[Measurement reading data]
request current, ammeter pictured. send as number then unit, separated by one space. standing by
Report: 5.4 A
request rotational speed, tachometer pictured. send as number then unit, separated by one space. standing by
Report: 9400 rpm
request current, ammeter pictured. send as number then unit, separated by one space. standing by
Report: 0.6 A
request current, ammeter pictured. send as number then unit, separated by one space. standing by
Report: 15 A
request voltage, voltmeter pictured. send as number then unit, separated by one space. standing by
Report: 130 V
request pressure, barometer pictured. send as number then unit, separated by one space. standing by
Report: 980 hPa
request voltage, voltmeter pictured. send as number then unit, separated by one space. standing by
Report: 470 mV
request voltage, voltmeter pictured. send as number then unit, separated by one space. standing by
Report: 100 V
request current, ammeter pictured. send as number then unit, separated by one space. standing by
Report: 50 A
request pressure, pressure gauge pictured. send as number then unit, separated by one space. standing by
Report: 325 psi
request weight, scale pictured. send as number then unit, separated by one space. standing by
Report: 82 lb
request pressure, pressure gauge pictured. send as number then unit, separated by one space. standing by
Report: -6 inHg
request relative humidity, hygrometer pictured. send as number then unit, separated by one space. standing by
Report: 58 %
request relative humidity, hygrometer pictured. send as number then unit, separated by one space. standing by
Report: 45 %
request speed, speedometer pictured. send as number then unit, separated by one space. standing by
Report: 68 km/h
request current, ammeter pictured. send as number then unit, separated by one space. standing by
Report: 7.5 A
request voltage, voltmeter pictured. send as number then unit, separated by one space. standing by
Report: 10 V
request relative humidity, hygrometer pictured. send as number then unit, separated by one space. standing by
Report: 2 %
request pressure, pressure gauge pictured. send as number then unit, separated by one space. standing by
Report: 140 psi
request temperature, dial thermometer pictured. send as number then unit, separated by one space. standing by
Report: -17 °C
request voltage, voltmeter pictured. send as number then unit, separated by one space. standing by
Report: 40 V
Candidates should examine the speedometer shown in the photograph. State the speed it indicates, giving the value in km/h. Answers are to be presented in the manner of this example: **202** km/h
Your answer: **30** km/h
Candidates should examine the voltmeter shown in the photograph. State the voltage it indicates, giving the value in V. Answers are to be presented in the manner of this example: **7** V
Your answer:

> **Work instructions**: Please pick out every line in the records above that contains the word "speedometer", matching case exactly, and copy each of those lines in full.

> **Answer area**:
request speed, speedometer pictured. send as number then unit, separated by one space. standing by
Candidates should examine the speedometer shown in the photograph. State the speed it indicates, giving the value in km/h. Answers are to be presented in the manner of this example: **202** km/h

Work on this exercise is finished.